Ist die Schweizer Finanzwirtschaft also ein glaubwürdiger Partner für all diejenigen Akteure, die mit der Umsetzung der SDGs und des Pariser Klimaabkommens betraut sind? Vermutlich nicht mehr und nicht weniger, als es andere Finanzplätze heute sind. Ansätze für ein nachhaltiges Finanzgeschäft sind vorhanden, aber noch weit davon entfernt, Standard zu sein. Wer auch in Zukunft die Vermögen reicher Privatkunden und institutioneller Kunden verwalten oder die Finanzierung einer sauberen Infrastruktur zum Geschäftsfeld machen will, tut gut daran, seine Kompetenz in diesem Bereich zu stärken. Die Schweiz kann dabei auf bestehende Stärken bauen: Hohe Innovationskraft, beneidenswerte Stabilität und starkes Finanz-Know-how schaffen eine hervorragende Ausgangslage für eine führende Rolle im nachhaltigen Finanzgeschäft. Aber sie sollte sich beeilen, denn eines ist klar: London, Singapur, Luxemburg und andere Finanzplätze von globaler Bedeutung zögern nicht, dieses Thema für ihre Wachstumspläne zu nutzen. Auf die Schweiz warten sie dabei nicht.

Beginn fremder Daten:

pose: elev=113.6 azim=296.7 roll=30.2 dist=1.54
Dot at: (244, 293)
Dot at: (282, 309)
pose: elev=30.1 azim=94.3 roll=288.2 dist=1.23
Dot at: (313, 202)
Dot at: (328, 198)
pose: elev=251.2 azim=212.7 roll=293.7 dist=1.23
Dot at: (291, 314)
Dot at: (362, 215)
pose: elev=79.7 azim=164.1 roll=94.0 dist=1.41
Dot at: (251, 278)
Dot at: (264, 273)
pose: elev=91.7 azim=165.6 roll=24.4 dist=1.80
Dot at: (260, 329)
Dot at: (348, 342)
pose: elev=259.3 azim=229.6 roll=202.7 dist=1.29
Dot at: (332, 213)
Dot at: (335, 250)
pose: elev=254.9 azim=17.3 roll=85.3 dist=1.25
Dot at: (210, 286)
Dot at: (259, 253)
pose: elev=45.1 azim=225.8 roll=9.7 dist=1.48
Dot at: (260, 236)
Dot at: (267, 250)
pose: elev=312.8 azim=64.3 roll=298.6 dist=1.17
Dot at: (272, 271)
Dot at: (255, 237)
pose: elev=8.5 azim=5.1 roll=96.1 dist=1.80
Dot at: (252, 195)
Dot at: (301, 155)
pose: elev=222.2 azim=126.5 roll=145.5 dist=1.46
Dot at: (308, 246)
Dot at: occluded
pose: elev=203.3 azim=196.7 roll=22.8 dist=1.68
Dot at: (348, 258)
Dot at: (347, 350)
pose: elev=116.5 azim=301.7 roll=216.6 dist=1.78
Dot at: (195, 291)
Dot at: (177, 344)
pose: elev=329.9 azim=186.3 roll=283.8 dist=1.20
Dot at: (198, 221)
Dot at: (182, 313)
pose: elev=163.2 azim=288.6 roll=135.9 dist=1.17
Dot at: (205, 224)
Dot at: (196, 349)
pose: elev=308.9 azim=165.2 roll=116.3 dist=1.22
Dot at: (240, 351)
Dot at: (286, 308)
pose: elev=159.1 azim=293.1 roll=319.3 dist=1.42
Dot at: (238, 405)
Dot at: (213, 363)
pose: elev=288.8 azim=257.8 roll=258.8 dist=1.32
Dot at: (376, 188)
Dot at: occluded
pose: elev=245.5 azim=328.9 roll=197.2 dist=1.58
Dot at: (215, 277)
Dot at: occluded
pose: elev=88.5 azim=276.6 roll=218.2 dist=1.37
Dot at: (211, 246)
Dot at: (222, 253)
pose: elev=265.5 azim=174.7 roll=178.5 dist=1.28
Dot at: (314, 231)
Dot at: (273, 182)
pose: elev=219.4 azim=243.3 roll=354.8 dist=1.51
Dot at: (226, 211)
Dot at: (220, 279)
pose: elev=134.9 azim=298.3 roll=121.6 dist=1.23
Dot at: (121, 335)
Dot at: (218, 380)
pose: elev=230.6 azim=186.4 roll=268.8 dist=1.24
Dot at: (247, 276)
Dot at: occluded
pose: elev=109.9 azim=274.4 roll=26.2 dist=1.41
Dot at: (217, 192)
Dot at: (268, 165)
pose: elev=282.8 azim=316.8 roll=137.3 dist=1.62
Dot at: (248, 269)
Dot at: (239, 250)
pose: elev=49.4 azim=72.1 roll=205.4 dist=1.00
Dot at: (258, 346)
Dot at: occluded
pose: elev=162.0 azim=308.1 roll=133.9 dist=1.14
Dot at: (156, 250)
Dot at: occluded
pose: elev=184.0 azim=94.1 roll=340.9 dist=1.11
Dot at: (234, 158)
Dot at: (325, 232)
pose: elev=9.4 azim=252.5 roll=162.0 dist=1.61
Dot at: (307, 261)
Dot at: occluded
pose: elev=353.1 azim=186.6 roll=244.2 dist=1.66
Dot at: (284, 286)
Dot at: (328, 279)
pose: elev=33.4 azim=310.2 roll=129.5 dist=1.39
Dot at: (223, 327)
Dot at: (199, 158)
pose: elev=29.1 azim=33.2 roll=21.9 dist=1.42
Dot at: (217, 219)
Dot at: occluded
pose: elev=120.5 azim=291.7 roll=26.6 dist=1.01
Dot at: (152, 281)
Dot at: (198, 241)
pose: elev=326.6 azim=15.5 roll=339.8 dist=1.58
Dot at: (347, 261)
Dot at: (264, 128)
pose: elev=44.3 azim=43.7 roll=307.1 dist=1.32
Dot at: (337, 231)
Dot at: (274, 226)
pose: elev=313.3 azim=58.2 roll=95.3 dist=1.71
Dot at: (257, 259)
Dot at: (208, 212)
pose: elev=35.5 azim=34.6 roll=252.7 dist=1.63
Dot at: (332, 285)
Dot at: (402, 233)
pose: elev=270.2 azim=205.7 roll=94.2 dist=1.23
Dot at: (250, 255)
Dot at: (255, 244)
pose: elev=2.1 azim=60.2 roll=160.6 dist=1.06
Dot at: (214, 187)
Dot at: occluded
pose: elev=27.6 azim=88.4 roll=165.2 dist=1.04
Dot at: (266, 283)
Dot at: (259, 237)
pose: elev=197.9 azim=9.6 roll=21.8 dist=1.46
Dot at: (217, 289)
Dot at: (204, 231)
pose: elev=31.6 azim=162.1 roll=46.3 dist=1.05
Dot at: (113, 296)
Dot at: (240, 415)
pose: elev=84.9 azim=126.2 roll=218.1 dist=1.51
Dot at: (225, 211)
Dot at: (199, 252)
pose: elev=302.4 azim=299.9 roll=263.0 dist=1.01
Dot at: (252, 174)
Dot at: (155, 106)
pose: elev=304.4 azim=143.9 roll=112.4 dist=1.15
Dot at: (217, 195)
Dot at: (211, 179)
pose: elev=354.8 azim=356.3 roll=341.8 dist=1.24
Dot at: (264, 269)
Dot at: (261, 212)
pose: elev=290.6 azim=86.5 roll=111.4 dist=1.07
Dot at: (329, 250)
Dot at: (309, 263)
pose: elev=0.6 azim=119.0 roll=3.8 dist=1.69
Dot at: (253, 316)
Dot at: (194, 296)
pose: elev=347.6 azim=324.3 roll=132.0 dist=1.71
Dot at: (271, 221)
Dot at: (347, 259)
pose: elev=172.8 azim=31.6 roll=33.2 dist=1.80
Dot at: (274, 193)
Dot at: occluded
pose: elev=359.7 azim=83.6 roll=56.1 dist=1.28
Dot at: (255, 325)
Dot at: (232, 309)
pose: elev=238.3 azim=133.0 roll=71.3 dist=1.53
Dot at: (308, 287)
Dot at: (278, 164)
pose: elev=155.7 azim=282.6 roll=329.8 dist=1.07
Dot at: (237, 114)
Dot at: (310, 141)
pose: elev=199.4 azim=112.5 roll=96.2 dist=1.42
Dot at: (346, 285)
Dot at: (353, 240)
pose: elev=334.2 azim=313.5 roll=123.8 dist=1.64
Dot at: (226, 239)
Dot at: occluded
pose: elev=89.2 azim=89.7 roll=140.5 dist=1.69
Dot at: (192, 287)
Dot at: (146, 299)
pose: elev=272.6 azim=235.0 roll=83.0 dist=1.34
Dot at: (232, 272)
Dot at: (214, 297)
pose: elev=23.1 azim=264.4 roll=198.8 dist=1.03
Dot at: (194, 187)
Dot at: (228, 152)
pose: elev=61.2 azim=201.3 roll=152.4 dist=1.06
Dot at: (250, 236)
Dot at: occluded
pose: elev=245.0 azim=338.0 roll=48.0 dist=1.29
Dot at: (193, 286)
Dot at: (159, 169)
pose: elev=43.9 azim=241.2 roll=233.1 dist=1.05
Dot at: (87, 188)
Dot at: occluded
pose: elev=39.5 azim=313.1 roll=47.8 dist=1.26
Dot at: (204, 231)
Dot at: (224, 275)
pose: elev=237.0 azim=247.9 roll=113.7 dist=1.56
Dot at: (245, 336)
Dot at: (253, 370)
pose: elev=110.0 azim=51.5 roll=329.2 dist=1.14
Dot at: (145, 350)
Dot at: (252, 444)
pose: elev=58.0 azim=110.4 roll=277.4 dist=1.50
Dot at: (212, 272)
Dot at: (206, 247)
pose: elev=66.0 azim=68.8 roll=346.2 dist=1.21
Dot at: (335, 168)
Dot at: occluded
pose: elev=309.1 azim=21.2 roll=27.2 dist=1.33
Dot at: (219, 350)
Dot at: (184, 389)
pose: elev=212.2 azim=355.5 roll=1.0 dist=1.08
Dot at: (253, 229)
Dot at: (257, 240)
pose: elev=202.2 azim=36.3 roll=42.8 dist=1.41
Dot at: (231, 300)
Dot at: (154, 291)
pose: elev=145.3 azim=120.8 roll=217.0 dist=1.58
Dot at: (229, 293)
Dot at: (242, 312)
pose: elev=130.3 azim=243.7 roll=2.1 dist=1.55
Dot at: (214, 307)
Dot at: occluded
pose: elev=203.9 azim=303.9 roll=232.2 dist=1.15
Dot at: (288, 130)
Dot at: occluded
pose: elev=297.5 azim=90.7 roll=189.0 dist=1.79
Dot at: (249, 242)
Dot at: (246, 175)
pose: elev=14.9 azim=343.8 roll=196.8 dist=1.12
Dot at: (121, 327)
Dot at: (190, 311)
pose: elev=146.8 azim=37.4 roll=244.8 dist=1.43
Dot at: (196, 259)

1 Gunnar Friede, Timo Busch und Alexander Bassen: ESG and financial performance: aggregated evidence from more than 2000 empirical studies. Journal of Sustainable Finance & Investment, 5 (4), 2015, S. 210 – 233.
2 Alle Zahlen von: http://www.swissbanking.org/de/finanzplatz/finanzplatz-schweiz-in-zahlen-de, abgerufen am 3.11.2016.
3 World Wealth Report, Capgemini RBC, New York, 2015.
4 Annette Krauss, Philipp Krüger und Julia Meyer: Sustainable Finance in Switzerland: Where Do We Stand? SFI Knowledge Center, Zürich, 2016.